Microbes by Phillip K. Peterson

Microbes by Phillip K. Peterson

Author:Phillip K. Peterson
Language: eng
Format: epub
Tags: undefined
Publisher: Prometheus
Published: 2012-08-15T00:00:00+00:00


Variant Creutzfeldt–Jakob Disease (vCJD)

“Conventional people are roused to fury by departure from convention, largely because they regard such departure as a criticism of themselves.”—Bertrand Russell

The vCJD Epidemic

The epidemic of vCJD is one of the most astonishing and baffling of all the emerging infectious diseases. Not only was it caused by a highly controversial pathogen, but it broke the species barrier by jumping from cattle to humans. This was unprecedented for this kind of pathogen.

The cause of vCJD is a pathogenic protein, typically designated PrPSc. In 1982, neurologist and biochemist Stanley Prusiner hypothesized that similar proteins caused scrapie, a transmissible brain disease in sheep. This idea, which was considered scientific heresy at the time, set off a firestorm. His colleagues asked incredulously, How can a protein, without the help of nucleic acid (DNA or RNA), possibly reproduce?

But Prusiner turned out to be right. Vindication came in 1997 when he was awarded the Nobel Prize in Physiology or Medicine for his work on misfolded proteins called prions.[1] (Actually, even today some scientists remain skeptical of Prusiner’s hypothesis. Nonetheless, the evidence strongly supports it.)

Back in the 1980s, many scientific authorities also incorrectly argued that a devastating epidemic of bovine spongiform encephalopathy (BSE) in cattle—that is, mad cow disease—in the United Kingdom posed no threat to humans. That argument ended in 1995 when the outbreak of vCJD began and was quickly linked to BSE.

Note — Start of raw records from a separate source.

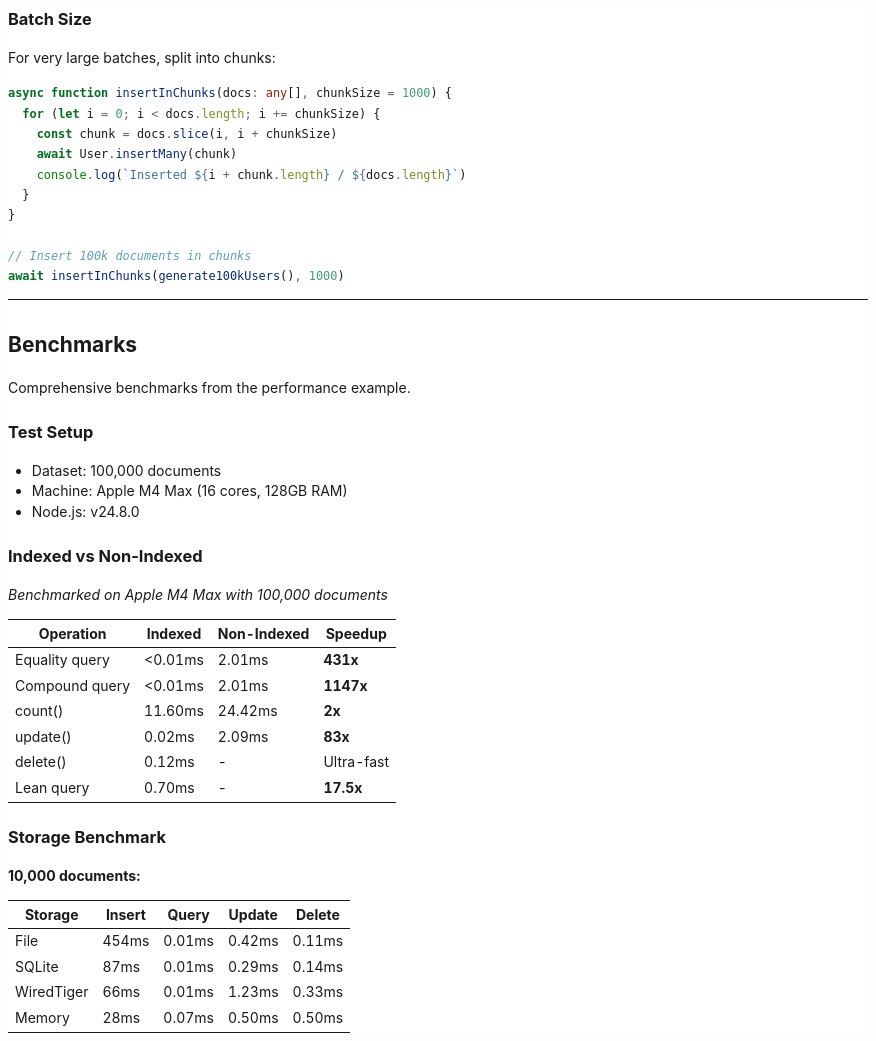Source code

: ### Batch Size

For very large batches, split into chunks:

```typescript
async function insertInChunks(docs: any[], chunkSize = 1000) {
  for (let i = 0; i < docs.length; i += chunkSize) {
    const chunk = docs.slice(i, i + chunkSize)
    await User.insertMany(chunk)
    console.log(`Inserted ${i + chunk.length} / ${docs.length}`)
  }
}

// Insert 100k documents in chunks
await insertInChunks(generate100kUsers(), 1000)
```

---

## Benchmarks

Comprehensive benchmarks from the performance example.

### Test Setup

- Dataset: 100,000 documents
- Machine: Apple M4 Max (16 cores, 128GB RAM)
- Node.js: v24.8.0

### Indexed vs Non-Indexed

_Benchmarked on Apple M4 Max with 100,000 documents_

| Operation      | Indexed | Non-Indexed | Speedup    |
| -------------- | ------- | ----------- | ---------- |
| Equality query | <0.01ms | 2.01ms      | **431x**   |
| Compound query | <0.01ms | 2.01ms      | **1147x**  |
| count()        | 11.60ms | 24.42ms     | **2x**     |
| update()       | 0.02ms  | 2.09ms      | **83x**    |
| delete()       | 0.12ms  | -           | Ultra-fast |
| Lean query     | 0.70ms  | -           | **17.5x**  |

### Storage Benchmark

**10,000 documents:**

| Storage    | Insert | Query  | Update | Delete |
| ---------- | ------ | ------ | ------ | ------ |
| File       | 454ms  | 0.01ms | 0.42ms | 0.11ms |
| SQLite     | 87ms   | 0.01ms | 0.29ms | 0.14ms |
| WiredTiger | 66ms   | 0.01ms | 1.23ms | 0.33ms |
| Memory     | 28ms   | 0.07ms | 0.50ms | 0.50ms |
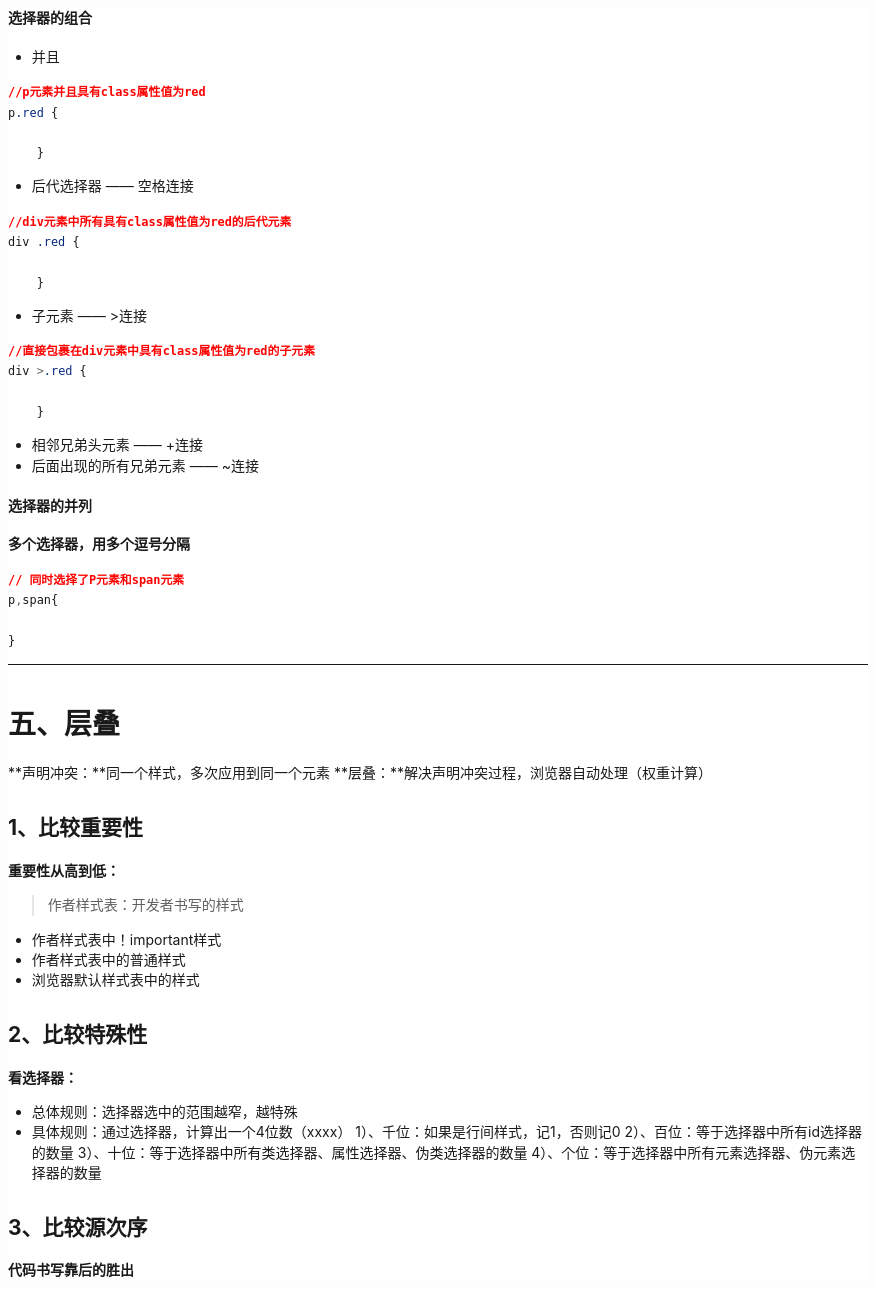 #### 选择器的组合
* 并且
```css
//p元素并且具有class属性值为red
p.red {
      
    }
```
* 后代选择器 —— 空格连接
```css
//div元素中所有具有class属性值为red的后代元素
div .red {

    }
```
* 子元素 —— >连接
```css
//直接包裹在div元素中具有class属性值为red的子元素
div >.red {

    }
```
* 相邻兄弟头元素 —— +连接
* 后面出现的所有兄弟元素 —— ~连接
#### 选择器的并列
**多个选择器，用多个逗号分隔**

```css
// 同时选择了P元素和span元素
p,span{
  
}
```

---
# 五、层叠
**声明冲突：**同一个样式，多次应用到同一个元素
**层叠：**解决声明冲突过程，浏览器自动处理（权重计算）

## 1、比较重要性
**重要性从高到低：**

>作者样式表：开发者书写的样式
* 作者样式表中！important样式
* 作者样式表中的普通样式
* 浏览器默认样式表中的样式
## 2、比较特殊性
**看选择器：**
* 总体规则：选择器选中的范围越窄，越特殊
* 具体规则：通过选择器，计算出一个4位数（xxxx）
1）、千位：如果是行间样式，记1，否则记0
2）、百位：等于选择器中所有id选择器的数量
3）、十位：等于选择器中所有类选择器、属性选择器、伪类选择器的数量
4）、个位：等于选择器中所有元素选择器、伪元素选择器的数量
## 3、比较源次序
**代码书写靠后的胜出**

The first case of BSE in the world developed in 1994 in a cow on a farm in Sussex. As more cases accumulated in England, it became clear that the brain disease was similar to scrapie in sheep. Evidence soon suggested that the disease was spread when meat and bone meal from infected cattle was fed to calves.

Ultimately, the BSE epidemic in the United Kingdom was catastrophic. Between 1986 and 1998, more than 180,000 cattle were infected, and 4.4 million were slaughtered during the eradication program. Not only was this an overwhelming loss of life, but the economic losses to the beef industry, and to many thousands of farmers, were enormous.

Beginning in 1995, the first cases of vCJD in human beings were reported in the UK. As of May 2018, about 260 cases (all fatal) were reported worldwide. Most of the cases (178) occurred in the UK, with the remainder mainly in France (27 cases) and other European countries. Four cases were reported in the United States, two in Canada.

Epidemiological and scientific evidence linked almost all of these cases of vCJD to consumption of cattle products contaminated with the agent of BSE. Three cases in the UK were associated with blood transfusions.